[Transcribed page contents]
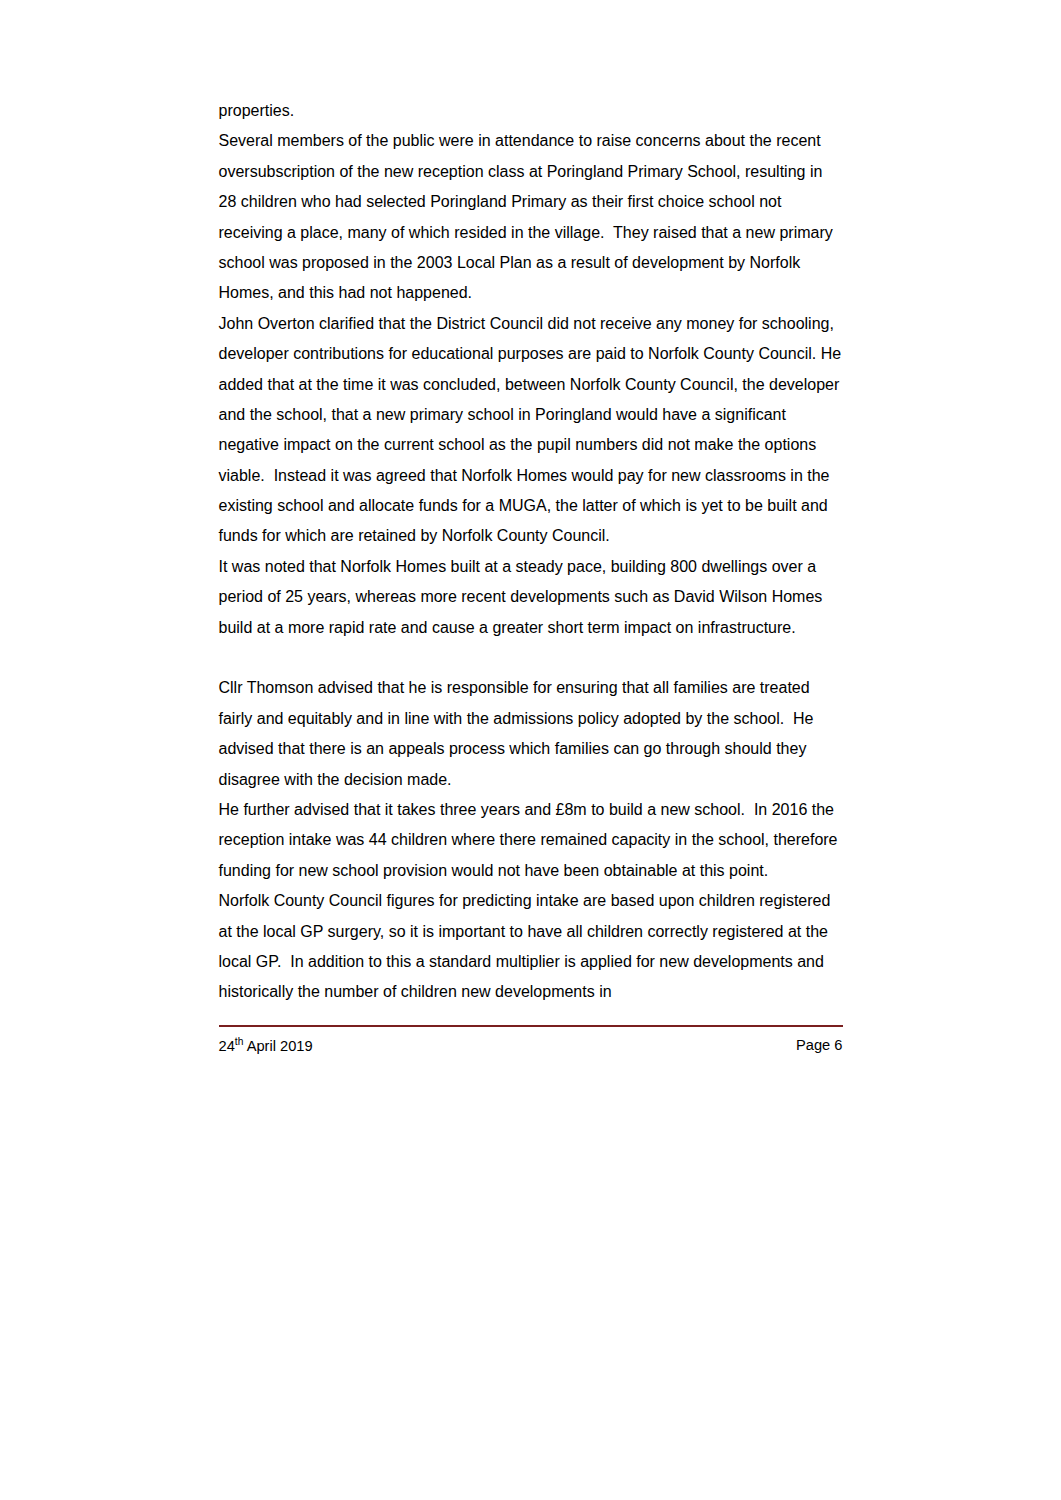properties.
Several members of the public were in attendance to raise concerns about the recent oversubscription of the new reception class at Poringland Primary School, resulting in 28 children who had selected Poringland Primary as their first choice school not receiving a place, many of which resided in the village. They raised that a new primary school was proposed in the 2003 Local Plan as a result of development by Norfolk Homes, and this had not happened.
John Overton clarified that the District Council did not receive any money for schooling, developer contributions for educational purposes are paid to Norfolk County Council. He added that at the time it was concluded, between Norfolk County Council, the developer and the school, that a new primary school in Poringland would have a significant negative impact on the current school as the pupil numbers did not make the options viable. Instead it was agreed that Norfolk Homes would pay for new classrooms in the existing school and allocate funds for a MUGA, the latter of which is yet to be built and funds for which are retained by Norfolk County Council.
It was noted that Norfolk Homes built at a steady pace, building 800 dwellings over a period of 25 years, whereas more recent developments such as David Wilson Homes build at a more rapid rate and cause a greater short term impact on infrastructure.
Cllr Thomson advised that he is responsible for ensuring that all families are treated fairly and equitably and in line with the admissions policy adopted by the school. He advised that there is an appeals process which families can go through should they disagree with the decision made.
He further advised that it takes three years and £8m to build a new school. In 2016 the reception intake was 44 children where there remained capacity in the school, therefore funding for new school provision would not have been obtainable at this point.
Norfolk County Council figures for predicting intake are based upon children registered at the local GP surgery, so it is important to have all children correctly registered at the local GP. In addition to this a standard multiplier is applied for new developments and historically the number of children new developments in
24th April 2019 Page 6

_INSTRUCTIONS TO FOLLOW_. Which lines above include the word "there"? Show each one.

_REPLY_.
Cllr Thomson advised that he is responsible for ensuring that all families are treated fairly and equitably and in line with the admissions policy adopted by the school. He advised that there is an appeals process which families can go through should they disagree with the decision made.
He further advised that it takes three years and £8m to build a new school. In 2016 the reception intake was 44 children where there remained capacity in the school, therefore funding for new school provision would not have been obtainable at this point.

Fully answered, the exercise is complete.